Reproduce the passage on volunteers supporting refugee families in childcare word for word, from "Contradicting the policy" to "providers and authorities.", inclusive.

Document extract:
>>>

Closely linked to the emphasis of complementary abilities, our respondents’ accounts reflect the efforts put into building working relationships. Both coordinators and volunteers frequently mentioned the importance of establishing and maintaining contacts with different stakeholders (interviews 1, 7, 8, 17 and 18), as also emphasised in a quantitative survey with volunteers by Karakayali and Kleist (2016). Moreover, some interviewees depicted relationships as developing over time through regular cooperation. Referring to the relationship to the ECEC providers, this volunteer indicated that

‘it has all been accumulating during many years… And trust, or how shall I say? The educators know that they are not left alone with difficult families or when they face communication barriers, the parents know exactly the same, too… So, the feeling of mutually providing support and needing each other, too.’ (Interview 19, volunteer, town)

Alongside such positive implications, the interviewees also noted side-effects of co-production. For example, the division of responsibilities did not always seem clear: a volunteer explained that she felt that the local family centre withheld relevant information from her, interpreting this as a deliberate act possibly based on competing offers and conflicting institutional self-interest (interview 8). Coordinators referred to additional challenges, for example relating to volunteers overstepping refugee families’ personal boundaries or their own, causing exhaustion (for example, interviews 11 and 18). Finally, one of the coordinators mentioned that the involvement of volunteers also implied risks relating to the reliability of support. She described a case where a voluntary interpreter cancelled on short notice and could not be replaced (interview 17).

Contesting

Contradicting the policy documents, most volunteers detected barriers for refugee families in accessing and using the ECEC system. This included the lack of childcare places, the modalities of registration (online registration, information only available in German), and the exclusionary behaviour of ECEC providers and authorities.

<<<

Page images and extracted text:
>>>

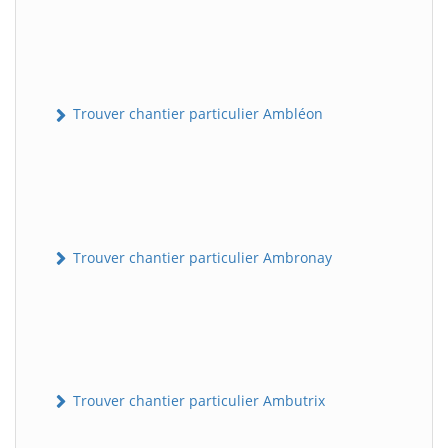
Trouver chantier particulier Ambléon
Trouver chantier particulier Ambronay
Trouver chantier particulier Ambutrix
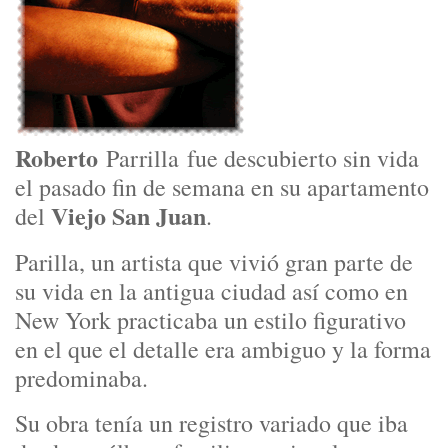
Roberto
Parrilla
fue descubierto sin vida
el pasado fin de semana en su apartamento
Viejo San Juan
del
.
Parilla, un artista que vivió gran parte de
su vida en la antigua ciudad así como en
New York practicaba un estilo figurativo
en el que el detalle era ambiguo y la forma
predominaba.
Su obra tenía un registro variado que iba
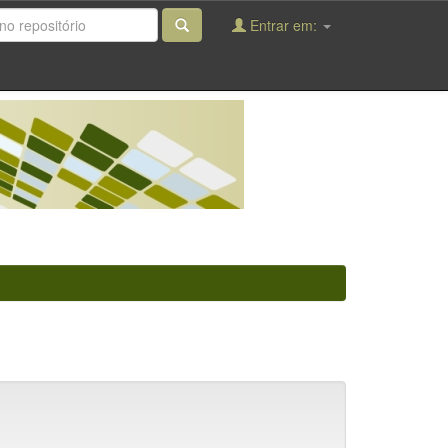
Entrar em:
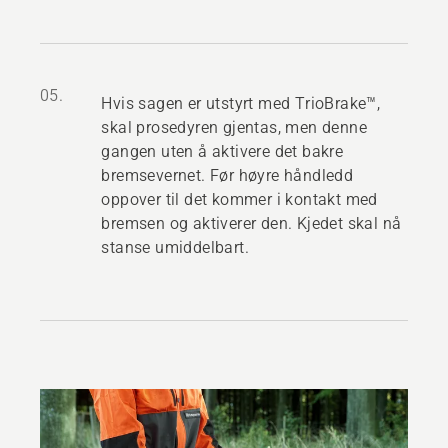
05.
Hvis sagen er utstyrt med TrioBrake™,
skal prosedyren gjentas, men denne
gangen uten å aktivere det bakre
bremsevernet. Før høyre håndledd
oppover til det kommer i kontakt med
bremsen og aktiverer den. Kjedet skal nå
stanse umiddelbart.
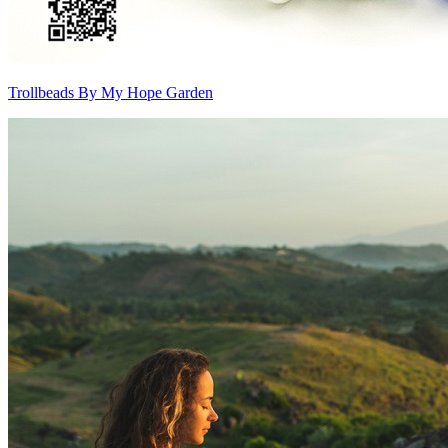
Trollbeads By My Hope Garden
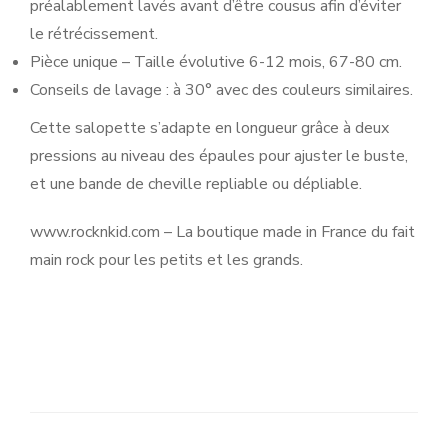
préalablement lavés avant d’être cousus afin d’éviter
le rétrécissement.
Pièce unique – Taille évolutive 6-12 mois, 67-80 cm.
Conseils de lavage : à 30° avec des couleurs similaires.
Cette salopette s’adapte en longueur grâce à deux
pressions au niveau des épaules pour ajuster le buste,
et une bande de cheville repliable ou dépliable.
www.rocknkid.com – La boutique made in France du fait
main rock pour les petits et les grands.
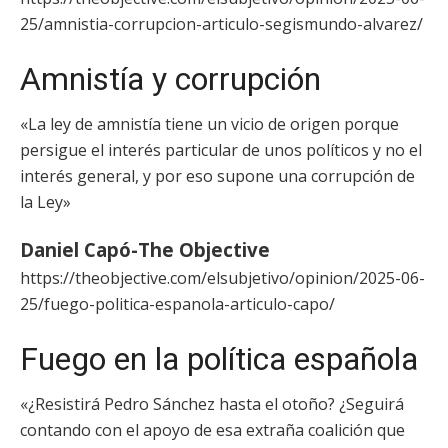
25/amnistia-corrupcion-articulo-segismundo-alvarez/
Amnistía y corrupción
«La ley de amnistía tiene un vicio de origen porque
persigue el interés particular de unos políticos y no el
interés general, y por eso supone una corrupción de
la Ley»
Daniel Capó-The Objective
https://theobjective.com/elsubjetivo/opinion/2025-06-
25/fuego-politica-espanola-articulo-capo/
Fuego en la política española
«¿Resistirá Pedro Sánchez hasta el otoño? ¿Seguirá
contando con el apoyo de esa extraña coalición que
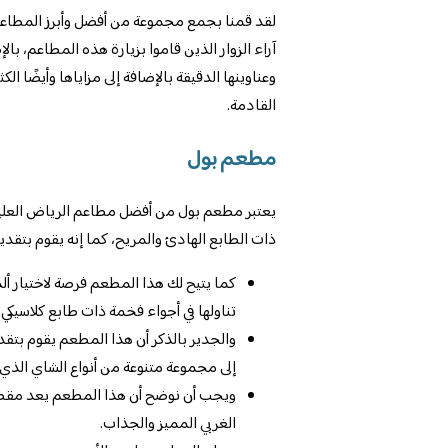
لقد قمنا بجمع مجموعة من أفضل وأبرز المطاعم 
آراء الزوار الذين قاموا بزيارة هذه المطاعم، ب
وعناوينها الدقيقة بالإضافة إلى مزاياها وأيضًا 
القادمة.
مطعم بول
يعتبر مطعم بول من أفضل مطاعم الرياض العليا، 
ذات الطابع الهادئ والمريح، كما إنه يقوم بتقدي
كما يتيح لك هذا المطعم فرصة لاختيار أ
تناولها في أجواء فخمة ذات طابع كلاسيكي
والجدير بالذكر أن هذا المطعم يقوم بتقدي
إلى مجموعة متنوعة من أنواع الشاي الذي 
ويجب أن نوضح أن هذا المطعم يعد مقصد ل
الغربي المميز والجذاب.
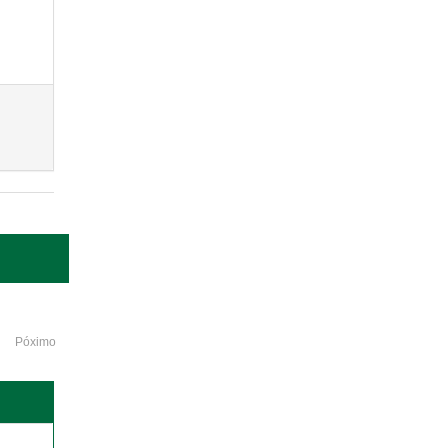
Póximo
o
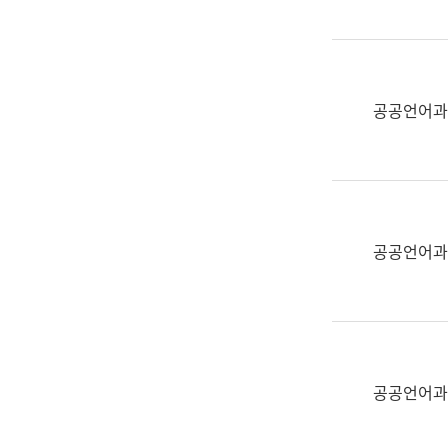
(부
획
서
운
명,
영
직
과
위/
공공언어과
공
직
공
급,
언
전
어
화,
과
담
교
공공언어과
당
육
업
연
무)
수
과
어
문
공공언어과
연
구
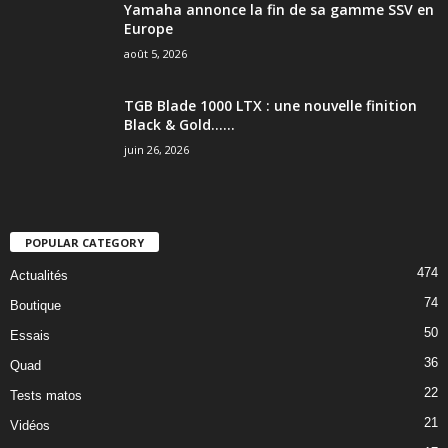
Yamaha annonce la fin de sa gamme SSV en
Europe
août 5, 2026
TGB Blade 1000 LTX : une nouvelle finition
Black & Gold…...
juin 26, 2026
POPULAR CATEGORY
474
Actualités
74
Boutique
50
Essais
36
Quad
22
Tests matos
21
Vidéos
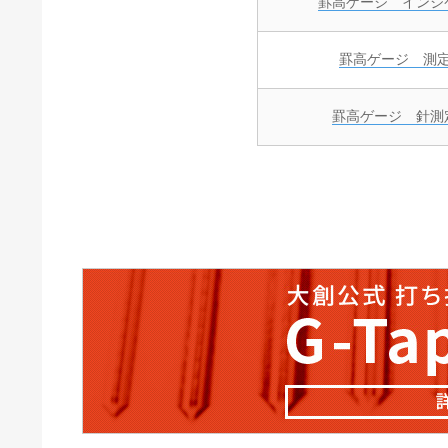
罫高ゲージ インジ
罫高ゲージ 測
罫高ゲージ 針測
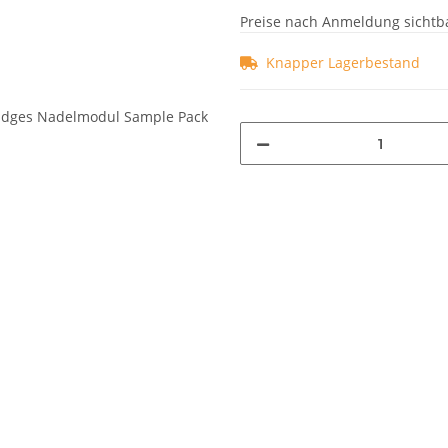
Preise nach Anmeldung sichtb
Knapper Lagerbestand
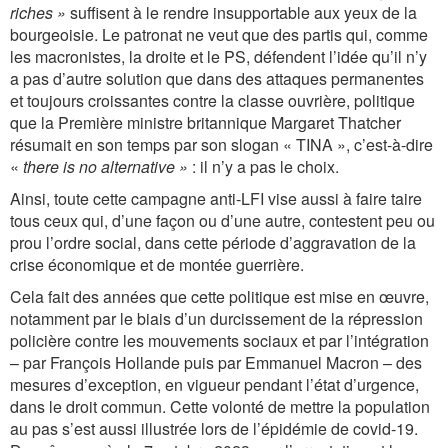
riches »
suffisent à le rendre insupportable aux yeux de la
bourgeoisie. Le patronat ne veut que des partis qui, comme
les macronistes, la droite et le PS, défendent l’idée qu’il n’y
a pas d’autre solution que dans des attaques permanentes
et toujours croissantes contre la classe ouvrière, politique
que la Première ministre britannique Margaret Thatcher
résumait en son temps par son slogan « TINA », c’est-à-dire
«
there is no alternative »
: il n’y a pas le choix.
Ainsi, toute cette campagne anti-LFI vise aussi à faire taire
tous ceux qui, d’une façon ou d’une autre, contestent peu ou
prou l’ordre social, dans cette période d’aggravation de la
crise économique et de montée guerrière.
Cela fait des années que cette politique est mise en œuvre,
notamment par le biais d’un durcissement de la répression
policière contre les mouvements sociaux et par l’intégration
– par François Hollande puis par Emmanuel Macron – des
mesures d’exception, en vigueur pendant l’état d’urgence,
dans le droit commun. Cette volonté de mettre la population
au pas s’est aussi illustrée lors de l’épidémie de covid-19.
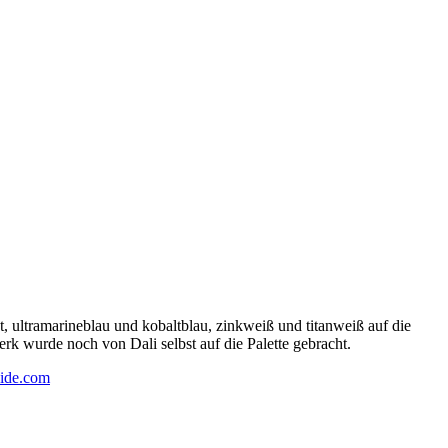
 ultramarineblau und kobaltblau, zinkweiß und titanweiß auf die
rk wurde noch von Dali selbst auf die Palette gebracht.
ide.com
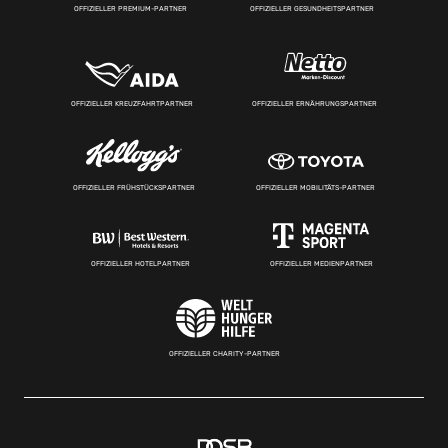
OFFIZIELLER PREMIUM-PARTNER
OFFIZIELLER GESUNDHEITSPARTNER
OFFIZIELLER KREUZFAHRTPARTNER
OFFIZIELLER ERNÄHRUNGSPARTNER
OFFIZIELLER FRÜHSTÜCKSPARTNER
OFFIZIELLER MOBILITÄTS-PARTNER
OFFIZIELLER HOTELPARTNER
OFFIZIELLER MEDIENPARTNER
OFFIZIELLER CHARITY-PARTNER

<<<

Exercise answer:
Contradicting the policy documents, most volunteers detected barriers for refugee families in accessing and using the ECEC system. This included the lack of childcare places, the modalities of registration (online registration, information only available in German), and the exclusionary behaviour of ECEC providers and authorities.